The below table shows the log of the stock price data over time, which appears to be a more linear relationship than the previously shown table of stock price over time. There appears to be one fairly consistent slope prior to 2000, and another slope of approximately 0 after 2000, before a third slope forms after 2012.

In [ ]:
alt.Chart(log_data.iloc[:5000], title='Log of Microsoft Stock Price Data over Time').mark_line(
).encode(x='Date', y=alt.Y('log_close', title='log of Closing Price (log($))'))
Out[ ]:
In [ ]:
alt.Chart(log_data.iloc[data.shape[0]-5000:], title='Log of Microsoft Stock Price Data over Time').mark_line(
).encode(x='Date', y=alt.Y('log_close', title='log of Closing Price (log($))'))
Out[ ]:

Below is a Histogram showing the daily percent change in Microsoft's stock price.
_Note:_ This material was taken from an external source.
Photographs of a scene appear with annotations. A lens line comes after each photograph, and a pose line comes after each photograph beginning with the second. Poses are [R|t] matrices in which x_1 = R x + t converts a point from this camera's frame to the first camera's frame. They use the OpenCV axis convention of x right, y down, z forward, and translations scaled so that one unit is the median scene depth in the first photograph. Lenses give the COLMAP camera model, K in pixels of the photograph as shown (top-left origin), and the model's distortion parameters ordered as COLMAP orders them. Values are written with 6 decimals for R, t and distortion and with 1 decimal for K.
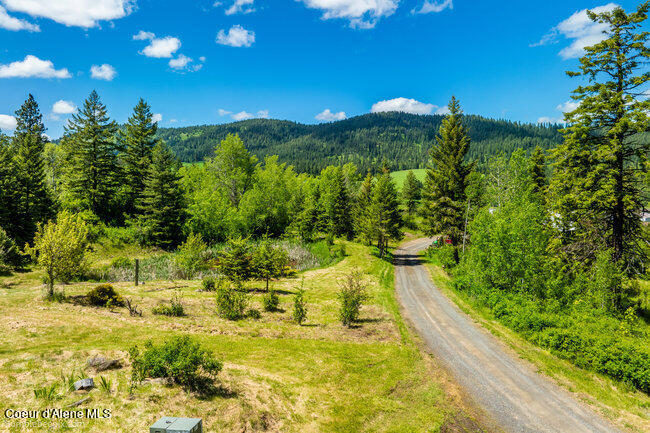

It shows that the mode is positive, but very small (< 1%).

In [ ]:
log_data.loc[:, 'Percent Change'] = log_data.loc[:, 'Close'] / log_data.loc[:, 'Close'].shift() - 1
log_data.loc[:, 'Percent Change'].hist(bins = 30)
plt.title('Histogram of Daily Percent Change in Price of Microsft Stock')
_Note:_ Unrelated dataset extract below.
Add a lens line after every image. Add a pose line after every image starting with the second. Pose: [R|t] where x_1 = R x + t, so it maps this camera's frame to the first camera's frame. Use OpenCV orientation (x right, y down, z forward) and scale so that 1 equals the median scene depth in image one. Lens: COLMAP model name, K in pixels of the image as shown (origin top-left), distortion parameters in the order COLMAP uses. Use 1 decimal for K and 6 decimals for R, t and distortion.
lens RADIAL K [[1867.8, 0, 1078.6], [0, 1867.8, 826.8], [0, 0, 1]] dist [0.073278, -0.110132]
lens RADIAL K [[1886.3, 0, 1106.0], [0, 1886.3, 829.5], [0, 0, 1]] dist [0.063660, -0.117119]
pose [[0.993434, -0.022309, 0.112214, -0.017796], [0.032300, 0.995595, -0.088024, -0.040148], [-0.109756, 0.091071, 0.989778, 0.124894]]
plt.xlabel('Daily Percent Change in Price of Microsft Stock')
plt.ylabel('Frequency')
plt.show()
In [ ]:
print(f"The average percent daily change of Microsoft's stock price over this period is {log_data.loc[:, 'Percent Change'].mean() * 100: .2f}%.")
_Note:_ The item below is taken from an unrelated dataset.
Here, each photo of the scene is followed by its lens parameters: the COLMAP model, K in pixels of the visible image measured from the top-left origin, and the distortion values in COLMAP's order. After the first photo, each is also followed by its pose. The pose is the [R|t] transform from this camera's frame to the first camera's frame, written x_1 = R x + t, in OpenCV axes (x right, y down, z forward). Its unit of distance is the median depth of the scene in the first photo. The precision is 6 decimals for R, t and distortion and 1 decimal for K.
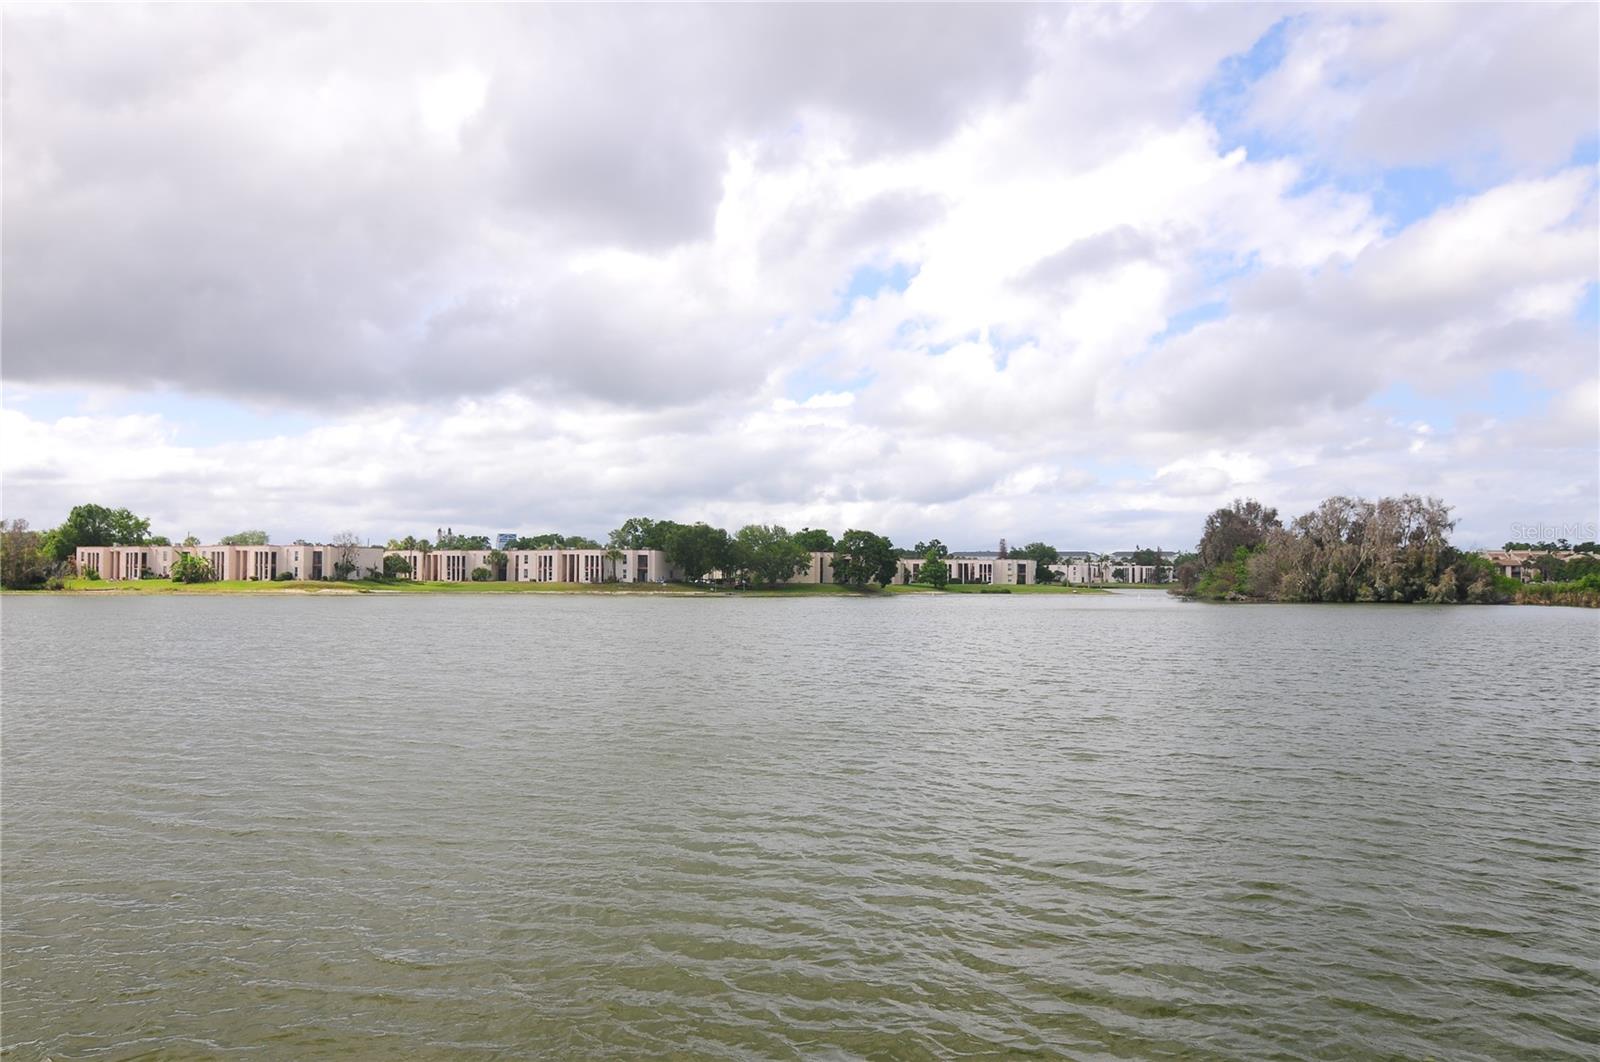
lens RADIAL K [[1067.0, 0, 800.0], [0, 1067.0, 531.0], [0, 0, 1]] dist [0.007652, -0.032308]
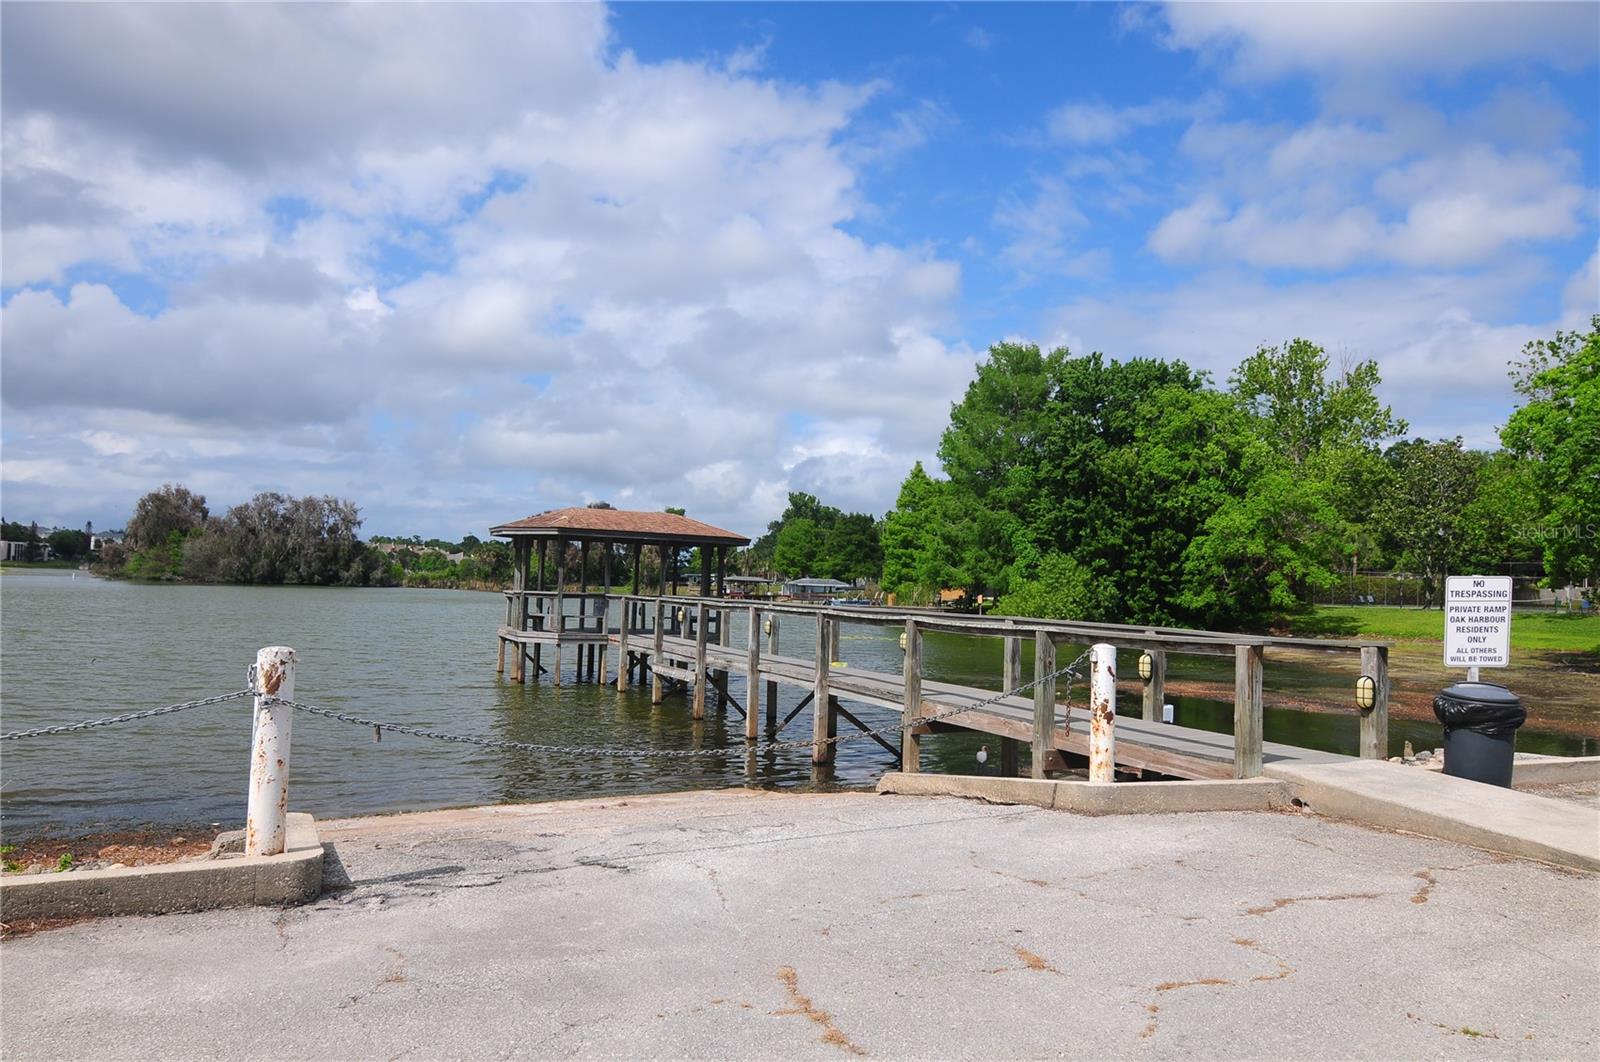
lens RADIAL K [[1067.0, 0, 800.0], [0, 1067.0, 531.0], [0, 0, 1]] dist [0.007652, -0.032308]
pose [[0.558990, 0.054017, 0.827413, -0.127775], [-0.066323, 0.997591, -0.020320, -0.005209], [-0.826518, -0.043518, 0.561226, -0.119589]]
print(f"The standard deviation of the percent daily change of Microsoft's stock price over this period is {log_data.loc[:, 'Percent Change'].std() * 100: .2f}%.")
print(f"The largest daily percent in Microsoft's stock price was {log_data.loc[:, 'Percent Change'].min() * 100: .2f}%, which occurred on {np.datetime_as_string(log_data.loc[log_data.loc[:, 'Percent Change'] == log_data.loc[:, 'Percent Change'].min(), 'Date'].values[0], unit = 'D')}.")
The average percent daily change of Microsoft's stock price over this period is  0.11%.
The standard deviation of the percent daily change of Microsoft's stock price over this period is  2.13%.
The largest daily percent in Microsoft's stock price was -30.12%, which occurred on 1987-10-19.

This analysis has shown that Microsoft's stock price has had multiple phases of growth, some rapid, but with a plateau between the .com bubble and the morgage backed security bubble. Up to the most current data in this dataset, Microsoft's stock price appears to continue growing, but the potential of another bubble could provide investor's with another long period of minimal returns.